_Instructions to follow_:
Everything from the line containing "supported private organization" to the end of the data must be duplicated word for word, and nothing else may appear.

++++++++++++++++++++

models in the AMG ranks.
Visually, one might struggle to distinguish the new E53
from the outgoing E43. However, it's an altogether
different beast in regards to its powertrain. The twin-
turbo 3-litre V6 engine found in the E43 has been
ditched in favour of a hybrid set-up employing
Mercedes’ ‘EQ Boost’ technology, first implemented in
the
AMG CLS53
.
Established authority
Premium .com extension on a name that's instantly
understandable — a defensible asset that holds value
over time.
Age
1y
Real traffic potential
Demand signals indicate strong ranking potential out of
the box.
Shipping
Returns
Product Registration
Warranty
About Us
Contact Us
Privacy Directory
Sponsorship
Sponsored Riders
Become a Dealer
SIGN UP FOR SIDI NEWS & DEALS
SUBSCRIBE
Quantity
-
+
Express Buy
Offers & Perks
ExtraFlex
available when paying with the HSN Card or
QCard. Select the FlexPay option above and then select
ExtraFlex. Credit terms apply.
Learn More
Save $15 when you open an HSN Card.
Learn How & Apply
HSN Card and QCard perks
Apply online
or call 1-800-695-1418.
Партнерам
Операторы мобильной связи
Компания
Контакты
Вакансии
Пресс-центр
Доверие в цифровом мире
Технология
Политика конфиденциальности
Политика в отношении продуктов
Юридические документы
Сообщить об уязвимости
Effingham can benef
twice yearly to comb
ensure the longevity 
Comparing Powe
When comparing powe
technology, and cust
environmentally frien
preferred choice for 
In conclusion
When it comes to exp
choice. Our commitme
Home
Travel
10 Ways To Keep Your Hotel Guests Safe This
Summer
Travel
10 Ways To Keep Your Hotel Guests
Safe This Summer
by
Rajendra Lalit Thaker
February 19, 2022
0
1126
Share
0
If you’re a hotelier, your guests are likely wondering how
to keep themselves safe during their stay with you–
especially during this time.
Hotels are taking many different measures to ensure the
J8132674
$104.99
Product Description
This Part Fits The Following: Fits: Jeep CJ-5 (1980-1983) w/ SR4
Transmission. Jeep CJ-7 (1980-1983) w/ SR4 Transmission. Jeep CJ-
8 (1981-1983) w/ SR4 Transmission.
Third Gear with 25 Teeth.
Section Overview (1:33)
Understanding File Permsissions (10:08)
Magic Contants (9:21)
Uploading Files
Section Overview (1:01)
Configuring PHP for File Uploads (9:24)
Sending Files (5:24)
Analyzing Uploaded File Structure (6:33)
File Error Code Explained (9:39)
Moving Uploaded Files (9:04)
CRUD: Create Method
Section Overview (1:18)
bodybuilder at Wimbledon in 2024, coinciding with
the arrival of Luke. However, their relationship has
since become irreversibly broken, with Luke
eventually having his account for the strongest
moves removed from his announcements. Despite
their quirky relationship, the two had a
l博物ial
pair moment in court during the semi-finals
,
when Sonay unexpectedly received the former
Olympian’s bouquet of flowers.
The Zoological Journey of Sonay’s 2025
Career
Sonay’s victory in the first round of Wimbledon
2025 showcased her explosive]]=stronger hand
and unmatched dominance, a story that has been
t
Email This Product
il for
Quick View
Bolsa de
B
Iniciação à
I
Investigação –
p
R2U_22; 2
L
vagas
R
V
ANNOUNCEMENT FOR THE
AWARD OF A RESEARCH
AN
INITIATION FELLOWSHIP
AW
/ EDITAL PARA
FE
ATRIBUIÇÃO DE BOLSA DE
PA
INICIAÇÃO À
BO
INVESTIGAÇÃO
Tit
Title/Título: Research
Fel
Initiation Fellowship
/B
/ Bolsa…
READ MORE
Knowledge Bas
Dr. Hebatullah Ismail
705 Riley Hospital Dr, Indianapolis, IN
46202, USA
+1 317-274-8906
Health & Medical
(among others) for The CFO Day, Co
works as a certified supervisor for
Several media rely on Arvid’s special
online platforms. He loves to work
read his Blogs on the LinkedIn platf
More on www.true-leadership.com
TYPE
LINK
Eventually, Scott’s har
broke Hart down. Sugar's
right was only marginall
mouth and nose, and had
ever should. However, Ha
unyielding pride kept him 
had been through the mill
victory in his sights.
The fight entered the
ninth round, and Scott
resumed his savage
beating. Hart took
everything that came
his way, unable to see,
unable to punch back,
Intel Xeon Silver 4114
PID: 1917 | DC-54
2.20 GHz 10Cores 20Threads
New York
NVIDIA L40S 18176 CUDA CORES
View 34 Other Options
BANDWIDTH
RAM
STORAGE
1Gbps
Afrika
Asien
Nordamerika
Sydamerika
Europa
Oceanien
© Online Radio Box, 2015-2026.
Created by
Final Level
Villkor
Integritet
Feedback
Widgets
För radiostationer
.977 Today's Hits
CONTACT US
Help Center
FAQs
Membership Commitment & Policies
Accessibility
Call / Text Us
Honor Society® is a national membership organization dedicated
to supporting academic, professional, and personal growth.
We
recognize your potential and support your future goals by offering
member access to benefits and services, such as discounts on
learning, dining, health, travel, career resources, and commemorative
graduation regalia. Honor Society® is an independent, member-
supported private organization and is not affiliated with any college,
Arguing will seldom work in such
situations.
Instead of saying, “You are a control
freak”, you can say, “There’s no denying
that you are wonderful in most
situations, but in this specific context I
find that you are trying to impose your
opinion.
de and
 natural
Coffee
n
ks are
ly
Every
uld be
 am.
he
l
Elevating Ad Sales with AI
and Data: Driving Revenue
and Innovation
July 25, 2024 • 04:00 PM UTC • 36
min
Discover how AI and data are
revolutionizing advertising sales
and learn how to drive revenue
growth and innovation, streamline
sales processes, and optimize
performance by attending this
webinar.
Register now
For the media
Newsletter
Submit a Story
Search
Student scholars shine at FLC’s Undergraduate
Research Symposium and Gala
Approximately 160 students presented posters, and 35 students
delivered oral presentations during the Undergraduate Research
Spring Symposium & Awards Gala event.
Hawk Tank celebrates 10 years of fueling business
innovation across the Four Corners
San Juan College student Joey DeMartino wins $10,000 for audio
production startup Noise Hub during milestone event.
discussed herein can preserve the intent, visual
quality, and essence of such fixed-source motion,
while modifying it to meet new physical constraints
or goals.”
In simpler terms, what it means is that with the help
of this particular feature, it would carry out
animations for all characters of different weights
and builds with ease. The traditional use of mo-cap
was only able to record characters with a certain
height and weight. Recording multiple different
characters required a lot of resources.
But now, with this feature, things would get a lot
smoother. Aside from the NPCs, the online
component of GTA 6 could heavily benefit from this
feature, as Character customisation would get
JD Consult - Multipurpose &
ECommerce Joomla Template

++++++++++++++++++++

_Task response_:
supported private organization and is not affiliated with any college,
Arguing will seldom work in such
situations.
Instead of saying, “You are a control
freak”, you can say, “There’s no denying
that you are wonderful in most
situations, but in this specific context I
find that you are trying to impose your
opinion.
de and
 natural
Coffee
n
ks are
ly
Every
uld be
 am.
he
l
Elevating Ad Sales with AI
and Data: Driving Revenue
and Innovation
July 25, 2024 • 04:00 PM UTC • 36
min
Discover how AI and data are
revolutionizing advertising sales
and learn how to drive revenue
growth and innovation, streamline
sales processes, and optimize
performance by attending this
webinar.
Register now
For the media
Newsletter
Submit a Story
Search
Student scholars shine at FLC’s Undergraduate
Research Symposium and Gala
Approximately 160 students presented posters, and 35 students
delivered oral presentations during the Undergraduate Research
Spring Symposium & Awards Gala event.
Hawk Tank celebrates 10 years of fueling business
innovation across the Four Corners
San Juan College student Joey DeMartino wins $10,000 for audio
production startup Noise Hub during milestone event.
discussed herein can preserve the intent, visual
quality, and essence of such fixed-source motion,
while modifying it to meet new physical constraints
or goals.”
In simpler terms, what it means is that with the help
of this particular feature, it would carry out
animations for all characters of different weights
and builds with ease. The traditional use of mo-cap
was only able to record characters with a certain
height and weight. Recording multiple different
characters required a lot of resources.
But now, with this feature, things would get a lot
smoother. Aside from the NPCs, the online
component of GTA 6 could heavily benefit from this
feature, as Character customisation would get
JD Consult - Multipurpose &
ECommerce Joomla Template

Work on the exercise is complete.